** RECORDS FOR THE TASK follows **

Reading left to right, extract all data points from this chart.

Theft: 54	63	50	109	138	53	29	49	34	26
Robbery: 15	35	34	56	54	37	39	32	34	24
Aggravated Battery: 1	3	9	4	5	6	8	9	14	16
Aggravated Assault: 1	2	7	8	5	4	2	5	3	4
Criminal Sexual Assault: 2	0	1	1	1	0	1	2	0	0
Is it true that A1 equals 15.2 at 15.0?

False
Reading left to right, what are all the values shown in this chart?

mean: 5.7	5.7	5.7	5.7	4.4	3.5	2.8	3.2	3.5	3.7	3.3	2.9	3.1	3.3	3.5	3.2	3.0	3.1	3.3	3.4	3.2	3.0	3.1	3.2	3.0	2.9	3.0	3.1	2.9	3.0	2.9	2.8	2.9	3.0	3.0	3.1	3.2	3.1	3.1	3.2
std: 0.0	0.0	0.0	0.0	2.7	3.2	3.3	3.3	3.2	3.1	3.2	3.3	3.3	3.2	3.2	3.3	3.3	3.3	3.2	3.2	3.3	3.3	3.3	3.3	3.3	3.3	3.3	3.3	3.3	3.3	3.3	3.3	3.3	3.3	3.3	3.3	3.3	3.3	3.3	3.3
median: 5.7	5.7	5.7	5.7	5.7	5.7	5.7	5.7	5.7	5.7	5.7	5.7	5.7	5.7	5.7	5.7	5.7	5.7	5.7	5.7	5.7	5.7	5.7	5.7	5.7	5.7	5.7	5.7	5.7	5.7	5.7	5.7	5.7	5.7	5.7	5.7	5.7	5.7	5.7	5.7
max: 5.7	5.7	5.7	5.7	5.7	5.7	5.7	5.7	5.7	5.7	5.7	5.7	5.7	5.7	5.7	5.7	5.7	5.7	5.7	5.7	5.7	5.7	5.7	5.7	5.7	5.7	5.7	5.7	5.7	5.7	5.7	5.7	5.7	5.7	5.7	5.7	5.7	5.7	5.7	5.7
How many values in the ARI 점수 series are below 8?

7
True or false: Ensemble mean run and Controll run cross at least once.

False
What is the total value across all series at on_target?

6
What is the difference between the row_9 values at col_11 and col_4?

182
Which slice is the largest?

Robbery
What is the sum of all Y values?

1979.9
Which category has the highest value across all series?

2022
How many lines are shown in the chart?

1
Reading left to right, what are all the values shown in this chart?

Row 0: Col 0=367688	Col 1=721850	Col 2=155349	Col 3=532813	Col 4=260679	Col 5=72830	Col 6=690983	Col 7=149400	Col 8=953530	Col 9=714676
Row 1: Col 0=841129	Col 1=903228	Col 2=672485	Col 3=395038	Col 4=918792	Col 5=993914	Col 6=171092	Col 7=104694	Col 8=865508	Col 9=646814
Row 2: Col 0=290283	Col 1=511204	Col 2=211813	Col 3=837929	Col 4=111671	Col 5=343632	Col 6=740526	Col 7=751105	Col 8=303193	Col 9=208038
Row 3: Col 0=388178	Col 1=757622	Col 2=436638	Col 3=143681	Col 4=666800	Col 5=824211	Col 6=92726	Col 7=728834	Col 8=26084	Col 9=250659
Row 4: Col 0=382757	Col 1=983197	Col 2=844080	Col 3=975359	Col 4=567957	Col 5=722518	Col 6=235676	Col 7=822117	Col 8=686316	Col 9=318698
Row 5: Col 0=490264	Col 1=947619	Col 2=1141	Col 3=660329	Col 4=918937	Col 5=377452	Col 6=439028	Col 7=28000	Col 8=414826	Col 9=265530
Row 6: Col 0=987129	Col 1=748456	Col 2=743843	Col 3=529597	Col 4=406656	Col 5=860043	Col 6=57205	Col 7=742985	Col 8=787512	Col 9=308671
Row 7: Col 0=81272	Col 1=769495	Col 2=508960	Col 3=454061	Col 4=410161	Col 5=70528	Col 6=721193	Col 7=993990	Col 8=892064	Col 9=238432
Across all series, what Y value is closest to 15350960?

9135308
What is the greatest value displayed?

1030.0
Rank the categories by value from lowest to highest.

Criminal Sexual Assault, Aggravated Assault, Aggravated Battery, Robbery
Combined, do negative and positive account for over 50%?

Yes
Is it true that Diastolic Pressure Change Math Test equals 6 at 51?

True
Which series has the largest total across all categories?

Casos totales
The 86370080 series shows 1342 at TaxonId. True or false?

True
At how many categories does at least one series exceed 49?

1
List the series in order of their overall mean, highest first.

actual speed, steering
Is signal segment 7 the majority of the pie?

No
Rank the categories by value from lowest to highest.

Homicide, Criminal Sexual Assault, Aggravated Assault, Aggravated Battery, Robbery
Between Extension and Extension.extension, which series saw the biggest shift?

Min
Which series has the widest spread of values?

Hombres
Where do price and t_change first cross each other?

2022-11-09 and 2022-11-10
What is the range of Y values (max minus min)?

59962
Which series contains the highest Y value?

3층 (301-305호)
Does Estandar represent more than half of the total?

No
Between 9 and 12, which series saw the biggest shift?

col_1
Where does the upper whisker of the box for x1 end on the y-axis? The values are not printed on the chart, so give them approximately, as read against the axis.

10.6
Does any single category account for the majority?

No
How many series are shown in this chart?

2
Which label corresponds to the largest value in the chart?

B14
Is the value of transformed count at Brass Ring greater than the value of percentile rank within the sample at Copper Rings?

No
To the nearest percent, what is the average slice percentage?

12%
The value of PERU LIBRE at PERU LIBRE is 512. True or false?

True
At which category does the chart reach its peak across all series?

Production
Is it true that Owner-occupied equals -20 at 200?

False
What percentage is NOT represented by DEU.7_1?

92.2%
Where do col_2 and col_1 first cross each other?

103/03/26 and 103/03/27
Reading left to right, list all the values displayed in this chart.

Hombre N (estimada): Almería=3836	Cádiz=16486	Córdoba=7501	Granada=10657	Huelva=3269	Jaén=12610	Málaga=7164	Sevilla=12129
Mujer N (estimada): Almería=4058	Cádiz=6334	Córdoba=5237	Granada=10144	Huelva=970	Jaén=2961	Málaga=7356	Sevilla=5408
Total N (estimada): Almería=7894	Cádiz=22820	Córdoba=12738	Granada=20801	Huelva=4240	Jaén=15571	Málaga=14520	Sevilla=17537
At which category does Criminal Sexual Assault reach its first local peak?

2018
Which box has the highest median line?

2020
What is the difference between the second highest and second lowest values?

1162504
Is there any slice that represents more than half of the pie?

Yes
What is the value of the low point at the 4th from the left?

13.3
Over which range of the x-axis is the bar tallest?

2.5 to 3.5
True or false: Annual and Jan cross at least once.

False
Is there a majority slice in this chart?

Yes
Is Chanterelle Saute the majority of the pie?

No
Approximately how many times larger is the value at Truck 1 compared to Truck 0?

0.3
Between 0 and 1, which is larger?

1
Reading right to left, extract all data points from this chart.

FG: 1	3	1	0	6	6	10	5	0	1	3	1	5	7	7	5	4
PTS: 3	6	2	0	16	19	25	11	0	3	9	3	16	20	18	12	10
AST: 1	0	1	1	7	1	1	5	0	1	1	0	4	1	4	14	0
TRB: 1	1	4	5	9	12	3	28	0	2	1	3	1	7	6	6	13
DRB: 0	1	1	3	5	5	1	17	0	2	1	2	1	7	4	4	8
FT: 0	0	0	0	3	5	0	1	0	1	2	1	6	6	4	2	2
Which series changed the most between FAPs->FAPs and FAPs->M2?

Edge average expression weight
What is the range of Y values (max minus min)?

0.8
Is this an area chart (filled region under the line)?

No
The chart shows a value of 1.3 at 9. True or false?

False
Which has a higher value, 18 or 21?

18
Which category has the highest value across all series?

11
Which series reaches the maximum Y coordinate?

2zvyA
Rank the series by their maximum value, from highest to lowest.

** End of RECORDS FOR THE TASK **

**REQUIRED ACTION:** Copy out every line in the data above that contains the word "difference". Only an exact match in upper and lower case counts.

**ANSWER FOR THE TASK:**
What is the difference between the row_9 values at col_11 and col_4?
What is the difference between the second highest and second lowest values?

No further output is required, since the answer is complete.